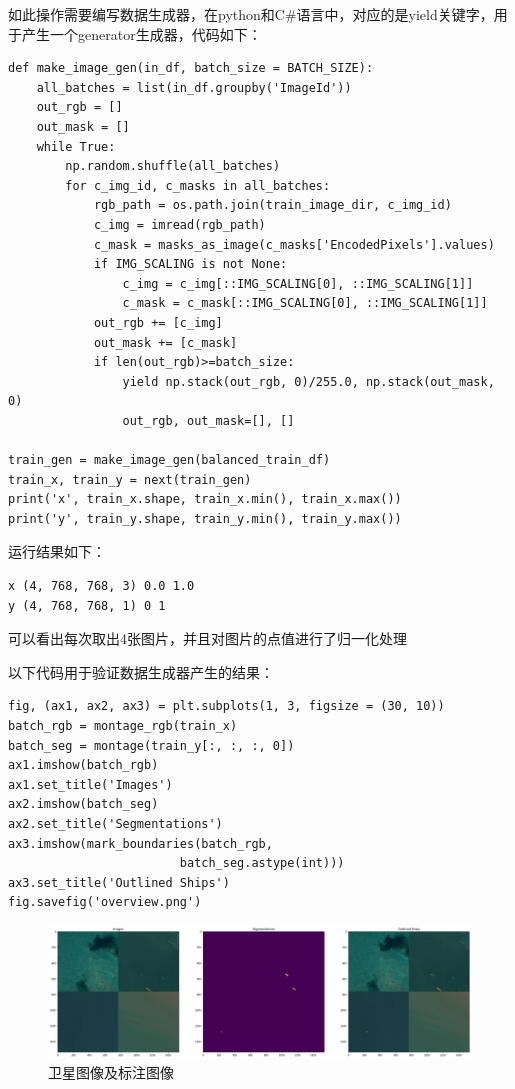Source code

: 如此操作需要编写数据生成器，在python和C\#语言中，对应的是yield关键字，用于产生一个generator生成器，代码如下：

\begin{lstlisting}
def make_image_gen(in_df, batch_size = BATCH_SIZE):
    all_batches = list(in_df.groupby('ImageId'))
    out_rgb = []
    out_mask = []
    while True:
        np.random.shuffle(all_batches)
        for c_img_id, c_masks in all_batches:
            rgb_path = os.path.join(train_image_dir, c_img_id)
            c_img = imread(rgb_path)
            c_mask = masks_as_image(c_masks['EncodedPixels'].values)
            if IMG_SCALING is not None:
                c_img = c_img[::IMG_SCALING[0], ::IMG_SCALING[1]]
                c_mask = c_mask[::IMG_SCALING[0], ::IMG_SCALING[1]]
            out_rgb += [c_img]
            out_mask += [c_mask]
            if len(out_rgb)>=batch_size:
                yield np.stack(out_rgb, 0)/255.0, np.stack(out_mask, 0)
                out_rgb, out_mask=[], []

train_gen = make_image_gen(balanced_train_df)
train_x, train_y = next(train_gen)
print('x', train_x.shape, train_x.min(), train_x.max())
print('y', train_y.shape, train_y.min(), train_y.max())
\end{lstlisting}

运行结果如下：

\begin{lstlisting}
x (4, 768, 768, 3) 0.0 1.0
y (4, 768, 768, 1) 0 1
\end{lstlisting}

可以看出每次取出4张图片，并且对图片的点值进行了归一化处理

以下代码用于验证数据生成器产生的结果：

\begin{lstlisting}
fig, (ax1, ax2, ax3) = plt.subplots(1, 3, figsize = (30, 10))
batch_rgb = montage_rgb(train_x)
batch_seg = montage(train_y[:, :, :, 0])
ax1.imshow(batch_rgb)
ax1.set_title('Images')
ax2.imshow(batch_seg)
ax2.set_title('Segmentations')
ax3.imshow(mark_boundaries(batch_rgb, 
                        batch_seg.astype(int)))
ax3.set_title('Outlined Ships')
fig.savefig('overview.png')
\end{lstlisting}

\begin{figure}[htbp]
\centering
\includegraphics[width=1\linewidth]{body/preprocessing_pic/6}
\caption{卫星图像及标注图像}
\label{fig::preprocessing6}
\end{figure}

■ **What to work on**
Only the text of the records above, copied exactly, should be returned; the pictures stay out.

■ **Result of this task**
Source code

: 如此操作需要编写数据生成器，在python和C\#语言中，对应的是yield关键字，用于产生一个generator生成器，代码如下：

\begin{lstlisting}
def make_image_gen(in_df, batch_size = BATCH_SIZE):
    all_batches = list(in_df.groupby('ImageId'))
    out_rgb = []
    out_mask = []
    while True:
        np.random.shuffle(all_batches)
        for c_img_id, c_masks in all_batches:
            rgb_path = os.path.join(train_image_dir, c_img_id)
            c_img = imread(rgb_path)
            c_mask = masks_as_image(c_masks['EncodedPixels'].values)
            if IMG_SCALING is not None:
                c_img = c_img[::IMG_SCALING[0], ::IMG_SCALING[1]]
                c_mask = c_mask[::IMG_SCALING[0], ::IMG_SCALING[1]]
            out_rgb += [c_img]
            out_mask += [c_mask]
            if len(out_rgb)>=batch_size:
                yield np.stack(out_rgb, 0)/255.0, np.stack(out_mask, 0)
                out_rgb, out_mask=[], []

train_gen = make_image_gen(balanced_train_df)
train_x, train_y = next(train_gen)
print('x', train_x.shape, train_x.min(), train_x.max())
print('y', train_y.shape, train_y.min(), train_y.max())
\end{lstlisting}

运行结果如下：

\begin{lstlisting}
x (4, 768, 768, 3) 0.0 1.0
y (4, 768, 768, 1) 0 1
\end{lstlisting}

可以看出每次取出4张图片，并且对图片的点值进行了归一化处理

以下代码用于验证数据生成器产生的结果：

\begin{lstlisting}
fig, (ax1, ax2, ax3) = plt.subplots(1, 3, figsize = (30, 10))
batch_rgb = montage_rgb(train_x)
batch_seg = montage(train_y[:, :, :, 0])
ax1.imshow(batch_rgb)
ax1.set_title('Images')
ax2.imshow(batch_seg)
ax2.set_title('Segmentations')
ax3.imshow(mark_boundaries(batch_rgb, 
                        batch_seg.astype(int)))
ax3.set_title('Outlined Ships')
fig.savefig('overview.png')
\end{lstlisting}

\begin{figure}[htbp]
\centering
\includegraphics[width=1\linewidth]{body/preprocessing_pic/6}
\caption{卫星图像及标注图像}
\label{fig::preprocessing6}
\end{figure}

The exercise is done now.